**Your goal**
Set down each line of the data below exactly as it stands, dropping the pictures.

· · · ·

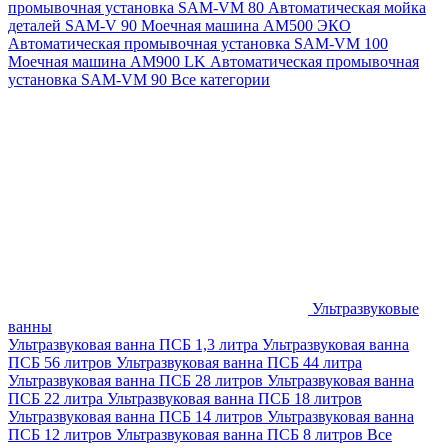
промывочная установка SAM-VM 80
Автоматическая мойка
деталей SAM-V 90
Моечная машина АМ500 ЭКО
Автоматическая промывочная установка SAM-VM 100
Моечная машина AM900 LK
Автоматическая промывочная
установка SAM-VM 90
Все категории
Ультразвуковые
ванны
Ультразвуковая ванна ПСБ 1,3 литра
Ультразвуковая ванна
ПСБ 56 литров
Ультразвуковая ванна ПСБ 44 литра
Ультразвуковая ванна ПСБ 28 литров
Ультразвуковая ванна
ПСБ 22 литра
Ультразвуковая ванна ПСБ 18 литров
Ультразвуковая ванна ПСБ 14 литров
Ультразвуковая ванна
ПСБ 12 литров
Ультразвуковая ванна ПСБ 8 литров
Все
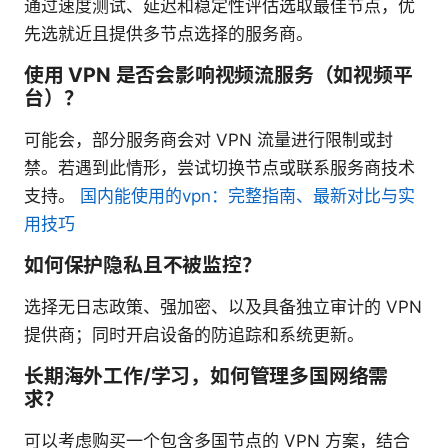
通过速度测试、延迟和稳定性评估选取最佳节点，优
先选就近且提供多节点选择的服务商。
使用 VPN 是否会影响视频流服务（如视频平
台）？
可能会，部分服务商会对 VPN 流量进行限制或封
禁。若遇到此情形，尝试切换节点或联系服务商技术
支持。
国内能使用的vpn：完整指南、最新对比与实
用技巧
如何保护隐私且不被监控？
选择无日志政策、强加密、以及具备独立审计的 VPN
提供商；同时开启设备的防追踪和系统更新。
长期海外工作/学习，如何管理多国网络需
求？
可以考虑购买一个包含多国节点的 VPN 方案，结合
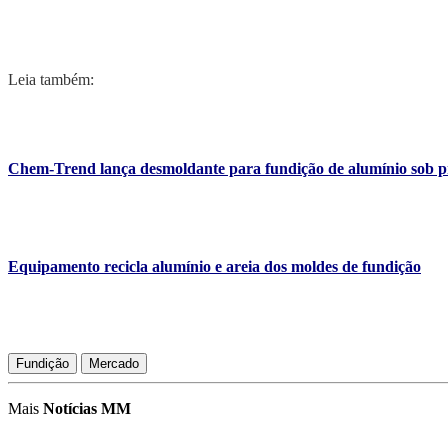
Leia também:
Chem-Trend lança desmoldante para fundição de alumínio sob p
Equipamento recicla alumínio e areia dos moldes de fundição
Fundição
Mercado
Mais
Notícias MM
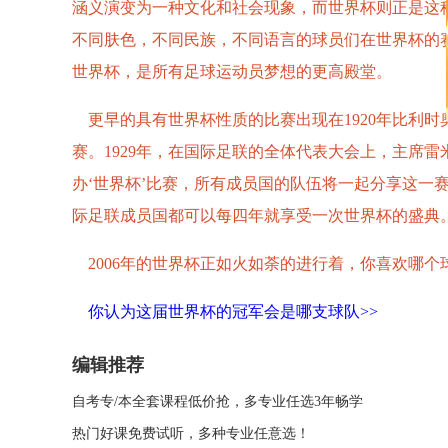
涵义演变为一种文化和社会现象，而世界杯则正是这
不同肤色，不同民族，不同语言的球员们在世界杯的
世界杯，是所有足球运动员梦想的更高殿堂。
更早的具有世界杯性质的比赛出现在1920年比利时
赛。1929年，在国际足联的全体代表大会上，主席雷米特
办‘世界杯’比赛，所有成员国的队伍将一起分享这一
际足联成员国都可以每四年就享受一次世界杯的盛典
2006年的世界杯正如火如荼的进行着，你喜欢哪个
你认为这届世界杯的冠军会是哪支球队>>
编辑推荐
自考专/本全套课程低价抢，多专业任选3年畅学
热门好课免费试听，多种专业任意选！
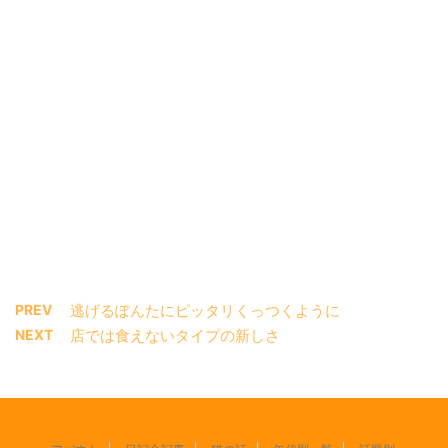
PREV
逃げるぽんたにピッタリくっつくように
NEXT
店では食えないタイプの新しさ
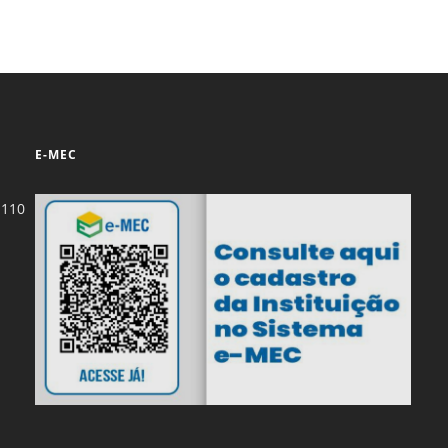
Prova de Proficiência
Manual de TCC
ização
Estruturação de TCC
osco
Calendário
elho Fiscal -
Acadêmico
E-MEC
Manual de Segurança
- Laboratórios da
-110
e
Saúde
ento
Regimento CEUA
 2023-2027
Orientação para
Descarte - URCAMP
Normas Laboratório
de Física
Normas Laboratório
de Topografia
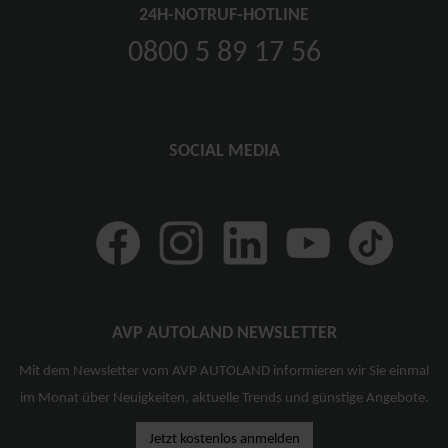
24H-NOTRUF-HOTLINE
0800 5 89 17 56
SOCIAL MEDIA
AVP AUTOLAND NEWSLETTER
Mit dem Newsletter vom AVP AUTOLAND informieren wir Sie einmal
im Monat über Neuigkeiten, aktuelle Trends und günstige Angebote.
Jetzt kostenlos anmelden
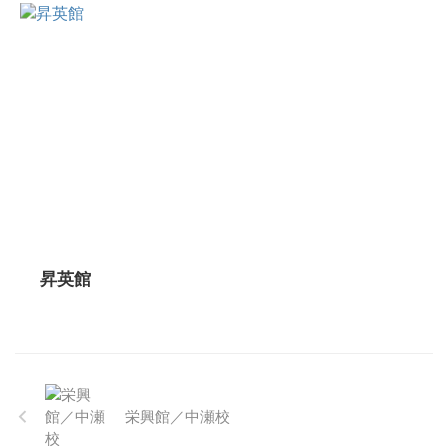
昇英館
栄興館／中瀬校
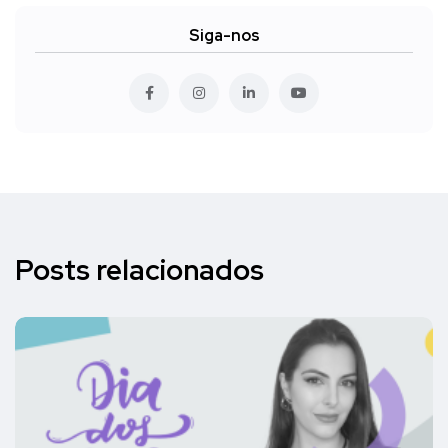
Siga-nos
Posts relacionados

· · · ·

**The completed task**
промывочная установка SAM-VM 80
Автоматическая мойка
деталей SAM-V 90
Моечная машина АМ500 ЭКО
Автоматическая промывочная установка SAM-VM 100
Моечная машина AM900 LK
Автоматическая промывочная
установка SAM-VM 90
Все категории
Ультразвуковые
ванны
Ультразвуковая ванна ПСБ 1,3 литра
Ультразвуковая ванна
ПСБ 56 литров
Ультразвуковая ванна ПСБ 44 литра
Ультразвуковая ванна ПСБ 28 литров
Ультразвуковая ванна
ПСБ 22 литра
Ультразвуковая ванна ПСБ 18 литров
Ультразвуковая ванна ПСБ 14 литров
Ультразвуковая ванна
ПСБ 12 литров
Ультразвуковая ванна ПСБ 8 литров
Все
通过速度测试、延迟和稳定性评估选取最佳节点，优
先选就近且提供多节点选择的服务商。
使用 VPN 是否会影响视频流服务（如视频平
台）？
可能会，部分服务商会对 VPN 流量进行限制或封
禁。若遇到此情形，尝试切换节点或联系服务商技术
支持。
国内能使用的vpn：完整指南、最新对比与实
用技巧
如何保护隐私且不被监控？
选择无日志政策、强加密、以及具备独立审计的 VPN
提供商；同时开启设备的防追踪和系统更新。
长期海外工作/学习，如何管理多国网络需
求？
可以考虑购买一个包含多国节点的 VPN 方案，结合
Leia também:
Chem-Trend lança desmoldante para fundição de alumínio sob p
Equipamento recicla alumínio e areia dos moldes de fundição
Fundição
Mercado
Mais
Notícias MM
涵义演变为一种文化和社会现象，而世界杯则正是这
不同肤色，不同民族，不同语言的球员们在世界杯的
世界杯，是所有足球运动员梦想的更高殿堂。
更早的具有世界杯性质的比赛出现在1920年比利时
赛。1929年，在国际足联的全体代表大会上，主席雷米特
办‘世界杯’比赛，所有成员国的队伍将一起分享这一
际足联成员国都可以每四年就享受一次世界杯的盛典
2006年的世界杯正如火如荼的进行着，你喜欢哪个
你认为这届世界杯的冠军会是哪支球队>>
编辑推荐
自考专/本全套课程低价抢，多专业任选3年畅学
热门好课免费试听，多种专业任意选！
PREV
逃げるぽんたにピッタリくっつくように
NEXT
店では食えないタイプの新しさ
Prova de Proficiência
Manual de TCC
ização
Estruturação de TCC
osco
Calendário
elho Fiscal -
Acadêmico
E-MEC
Manual de Segurança
- Laboratórios da
-110
e
Saúde
ento
Regimento CEUA
 2023-2027
Orientação para
Descarte - URCAMP
Normas Laboratório
de Física
Normas Laboratório
de Topografia
24H-NOTRUF-HOTLINE
0800 5 89 17 56
SOCIAL MEDIA
AVP AUTOLAND NEWSLETTER
Mit dem Newsletter vom AVP AUTOLAND informieren wir Sie einmal
im Monat über Neuigkeiten, aktuelle Trends und günstige Angebote.
Jetzt kostenlos anmelden
昇英館
栄興館／中瀬校
Siga-nos
Posts relacionados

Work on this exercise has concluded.